Talk in the news of beavers roaming across Welsh gardens brings this map to mind…
A new and exact map of the Dominions of the King of Great Britain on ye continent of North America containing Newfoundland, New Scotland, New England, New York, New Jersey, Pensilvania, Maryland, Virginia and Carolina. According to the Newest and most Exact Observations by Herman Moll, Geographer. 1715 (E) F1:4 (5)
…because it has a lovely, if not fanciful, inset picture of the beaver in action.
‘A view of ye industry of ye Beavers of Canada in making Dams to stop ye course of a rivulet , in order to form a great Lake, about which they build their habitations. To effect this : they fell large trees with their teeth, in such a manner as to make them come cross ye rivulet, to lay ye foundation of ye Dam; they make Mortar, work up, and finish ye whole with great order and wonderfull dexterity. The Beavers have two doors to their Lodges, one to the water and the other to the Land Side. According to French Accounts (Moll’s spelling and grammar used).
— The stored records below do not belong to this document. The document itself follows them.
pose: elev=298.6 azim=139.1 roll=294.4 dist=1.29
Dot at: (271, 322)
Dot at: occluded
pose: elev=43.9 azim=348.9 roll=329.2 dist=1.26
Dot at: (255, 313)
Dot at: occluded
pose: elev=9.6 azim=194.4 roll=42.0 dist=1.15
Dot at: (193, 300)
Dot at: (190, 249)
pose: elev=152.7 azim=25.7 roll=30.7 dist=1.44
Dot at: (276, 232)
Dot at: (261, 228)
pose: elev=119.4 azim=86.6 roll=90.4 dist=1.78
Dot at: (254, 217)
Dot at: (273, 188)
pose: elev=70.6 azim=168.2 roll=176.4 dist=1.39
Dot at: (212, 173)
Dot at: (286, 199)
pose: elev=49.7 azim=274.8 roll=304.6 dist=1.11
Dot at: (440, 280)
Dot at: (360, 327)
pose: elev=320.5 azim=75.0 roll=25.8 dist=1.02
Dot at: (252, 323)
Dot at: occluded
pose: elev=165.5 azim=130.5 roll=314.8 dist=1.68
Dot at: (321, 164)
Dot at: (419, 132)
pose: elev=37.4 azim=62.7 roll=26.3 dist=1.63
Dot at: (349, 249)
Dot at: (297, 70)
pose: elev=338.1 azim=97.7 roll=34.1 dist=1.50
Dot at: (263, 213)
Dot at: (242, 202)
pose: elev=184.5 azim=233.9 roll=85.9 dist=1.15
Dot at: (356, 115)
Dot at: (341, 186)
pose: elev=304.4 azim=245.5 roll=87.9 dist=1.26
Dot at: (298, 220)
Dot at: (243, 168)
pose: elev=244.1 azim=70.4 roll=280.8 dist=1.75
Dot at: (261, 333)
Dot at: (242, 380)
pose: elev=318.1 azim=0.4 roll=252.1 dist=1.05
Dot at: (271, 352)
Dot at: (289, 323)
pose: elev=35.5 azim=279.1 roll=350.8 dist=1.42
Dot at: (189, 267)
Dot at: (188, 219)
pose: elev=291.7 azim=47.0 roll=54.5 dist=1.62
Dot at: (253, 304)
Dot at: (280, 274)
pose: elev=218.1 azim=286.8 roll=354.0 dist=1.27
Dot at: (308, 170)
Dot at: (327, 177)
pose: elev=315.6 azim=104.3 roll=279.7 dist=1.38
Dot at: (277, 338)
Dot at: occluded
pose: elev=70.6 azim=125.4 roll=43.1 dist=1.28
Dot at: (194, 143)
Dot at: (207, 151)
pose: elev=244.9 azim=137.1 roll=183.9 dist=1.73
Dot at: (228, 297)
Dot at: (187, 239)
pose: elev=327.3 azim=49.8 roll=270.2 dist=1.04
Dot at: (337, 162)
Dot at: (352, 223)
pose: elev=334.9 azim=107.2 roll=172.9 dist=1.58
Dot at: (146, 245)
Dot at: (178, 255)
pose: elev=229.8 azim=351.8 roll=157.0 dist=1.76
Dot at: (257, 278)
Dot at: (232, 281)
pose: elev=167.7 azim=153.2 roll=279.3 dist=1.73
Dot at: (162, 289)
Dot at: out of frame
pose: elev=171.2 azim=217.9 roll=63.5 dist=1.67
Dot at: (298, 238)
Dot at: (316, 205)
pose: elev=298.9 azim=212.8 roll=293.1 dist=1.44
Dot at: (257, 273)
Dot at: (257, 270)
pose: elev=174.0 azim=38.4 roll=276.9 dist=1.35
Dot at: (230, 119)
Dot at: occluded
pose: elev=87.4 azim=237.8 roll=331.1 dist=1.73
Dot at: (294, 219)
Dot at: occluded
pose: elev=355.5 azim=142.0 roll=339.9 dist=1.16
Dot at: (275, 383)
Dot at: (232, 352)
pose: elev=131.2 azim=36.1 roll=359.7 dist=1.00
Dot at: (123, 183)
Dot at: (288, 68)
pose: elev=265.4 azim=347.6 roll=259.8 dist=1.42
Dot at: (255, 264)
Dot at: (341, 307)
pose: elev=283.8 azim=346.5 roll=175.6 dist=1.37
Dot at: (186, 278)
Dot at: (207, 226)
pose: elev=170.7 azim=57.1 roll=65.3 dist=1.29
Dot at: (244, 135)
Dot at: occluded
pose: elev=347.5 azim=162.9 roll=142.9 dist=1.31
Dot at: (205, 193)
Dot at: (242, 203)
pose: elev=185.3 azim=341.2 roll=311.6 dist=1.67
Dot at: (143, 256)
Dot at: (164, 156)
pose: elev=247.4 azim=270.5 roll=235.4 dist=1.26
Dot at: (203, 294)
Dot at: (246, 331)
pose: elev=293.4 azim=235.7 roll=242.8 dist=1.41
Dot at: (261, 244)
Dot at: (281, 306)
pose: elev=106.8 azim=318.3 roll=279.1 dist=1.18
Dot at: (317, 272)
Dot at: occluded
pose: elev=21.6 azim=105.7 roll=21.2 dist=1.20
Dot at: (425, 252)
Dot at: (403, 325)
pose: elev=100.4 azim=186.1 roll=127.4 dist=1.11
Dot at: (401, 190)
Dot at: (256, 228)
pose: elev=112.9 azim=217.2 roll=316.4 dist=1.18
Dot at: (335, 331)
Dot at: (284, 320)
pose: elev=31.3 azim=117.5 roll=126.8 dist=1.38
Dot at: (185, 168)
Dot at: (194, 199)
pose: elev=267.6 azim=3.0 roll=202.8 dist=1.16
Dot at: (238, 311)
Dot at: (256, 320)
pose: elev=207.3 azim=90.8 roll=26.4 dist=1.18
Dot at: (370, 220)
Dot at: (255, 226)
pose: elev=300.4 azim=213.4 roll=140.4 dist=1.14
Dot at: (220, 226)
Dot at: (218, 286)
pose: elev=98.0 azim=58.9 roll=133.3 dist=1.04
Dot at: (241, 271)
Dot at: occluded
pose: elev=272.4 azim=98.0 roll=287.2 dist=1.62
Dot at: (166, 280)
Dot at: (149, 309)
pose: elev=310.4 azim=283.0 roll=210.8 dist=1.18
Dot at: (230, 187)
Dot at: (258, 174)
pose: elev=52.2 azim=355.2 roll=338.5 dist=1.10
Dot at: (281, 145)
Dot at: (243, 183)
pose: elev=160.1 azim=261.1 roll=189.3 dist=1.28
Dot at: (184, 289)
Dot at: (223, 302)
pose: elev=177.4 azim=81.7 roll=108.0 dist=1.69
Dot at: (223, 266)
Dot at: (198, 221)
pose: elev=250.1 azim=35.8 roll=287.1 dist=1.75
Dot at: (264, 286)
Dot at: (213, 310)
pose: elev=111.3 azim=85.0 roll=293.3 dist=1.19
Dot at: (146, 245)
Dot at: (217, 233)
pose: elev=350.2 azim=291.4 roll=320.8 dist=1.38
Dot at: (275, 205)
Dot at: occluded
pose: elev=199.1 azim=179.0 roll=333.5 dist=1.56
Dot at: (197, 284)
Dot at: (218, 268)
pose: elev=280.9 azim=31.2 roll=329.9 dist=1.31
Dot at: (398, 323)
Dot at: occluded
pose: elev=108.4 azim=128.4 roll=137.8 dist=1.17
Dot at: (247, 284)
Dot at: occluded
The King was George I, and Herman Moll was the cartographer (more on Moll here, and here). This map was originally part of a larger work, The World Described, an atlas of thirty large double-sided beautiful maps, which were sold both separately as well as numerous editions of the atlas. The map featured here was soon known as the ‘Beaver map’. While the main map deals with the Thirteen colonies of the British the insets, apart from the Beaver picture, show the complex mix of colonial claims in North America. This inset shows, just under 100 years before the Louisiana Purchase nearly doubled the size of the United States in 1803, how close together Spanish, French and British claims were, and this is without any mention of Native American lands.